От удара я потеряла сознание, а пришла в себя уже по пути в операционную. Всех охотников доставляли в закрытую военную больницу. Я не стала исключением. Смутно вспоминался яркий синий свет и склонившиеся надо мной люди. А потом мир снова погрузился в темноту. Слава хирургам-профессионалам и титановым штифтам, теперь, спустя полтора месяца я уже разъезжала по больничным коридорам в инвалидном кресле, а еще через пару, и вовсе собиралась пойти своими ножками. Во всяком случае, Диоген Петрович – мой лечащий врач – именно так и предполагал. Несмотря на смешное имя и круглые, как у совы глаза, человеком он был отличным. Не лишенным черного юмора (кажется, у медиков это профессиональная черта, как фонендоскоп на шее), но умным и понимающим.

Кто меня обнаружил там, во дворе штаба, так и осталось загадкой. Но говорят, увидев мое распростертое тело, Михайлов впервые потерял дар речи. Только руками замахал, лишь спустя несколько секунд выдав:

– А ну, живо вызывайте скорую!

Впрочем, и без него кто-то уже догадался добежать до инфостанции. Огромный темно-фиолетовый монстр с неизменным красным крестом приехал спустя пятнадцать минут. За это время выяснилось что: 1) из штаба пропал рядовой Паровский, 2) его чип для отслеживания час назад начал подавать сигналы, 3) полчаса назад сигнал с маячка Андрея пропал. Труп Паровского нашли еще спустя трое суток в каком-то закоулке. На нем не обнаружили ни одной раны. Андрей сидел, привалившись к стене дешевого бара, на лице его застыла перекошенная улыбка.

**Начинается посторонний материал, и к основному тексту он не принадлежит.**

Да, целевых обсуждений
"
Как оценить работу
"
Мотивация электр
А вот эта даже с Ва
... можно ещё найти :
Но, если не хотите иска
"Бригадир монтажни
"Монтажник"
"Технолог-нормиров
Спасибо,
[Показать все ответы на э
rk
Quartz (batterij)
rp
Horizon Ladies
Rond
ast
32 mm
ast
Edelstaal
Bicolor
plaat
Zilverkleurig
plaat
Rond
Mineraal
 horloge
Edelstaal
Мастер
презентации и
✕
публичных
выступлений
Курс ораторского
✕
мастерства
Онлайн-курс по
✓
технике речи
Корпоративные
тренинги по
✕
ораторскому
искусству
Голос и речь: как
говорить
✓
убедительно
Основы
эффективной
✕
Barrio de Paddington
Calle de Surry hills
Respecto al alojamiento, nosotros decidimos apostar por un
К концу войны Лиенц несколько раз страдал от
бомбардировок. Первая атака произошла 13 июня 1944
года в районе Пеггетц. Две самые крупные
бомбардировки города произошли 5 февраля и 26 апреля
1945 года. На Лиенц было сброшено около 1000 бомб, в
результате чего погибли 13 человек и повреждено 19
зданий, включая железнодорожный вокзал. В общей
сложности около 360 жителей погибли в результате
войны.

Мне было жаль его. А еще… я была ему благодарна. Андрей был безумен, но в чем-то прав. Я, действительно, ничего собой не представляла, хоть и была богато одарена природой и кабетами. Валяясь часами на койке под одинокой синеватой лампой, я пропускала через себя все воспоминания, накопившиеся за девятнадцать лет жизни. Хорошо, за пятнадцать, ибо впервые более-менее осознавать свое существование я начала ближе к пяти годам. Школа, работа на фабрике, смерть отца, призвание в охотники. Вот и все. Так себе биография, не богатая на события. Я никогда не была за пределами нашего города, не встречала ни одного выдающегося человека. А, главное, сама не сделала ничего такого, чтобы запомнилось, выделилось среди массы серых будней. День-ночь, годы проходили, а единственным наиболее ярким воспоминанием по-прежнему был первый встреченный мной рассвет. Сто лет назад люди даже не обращали на них внимание.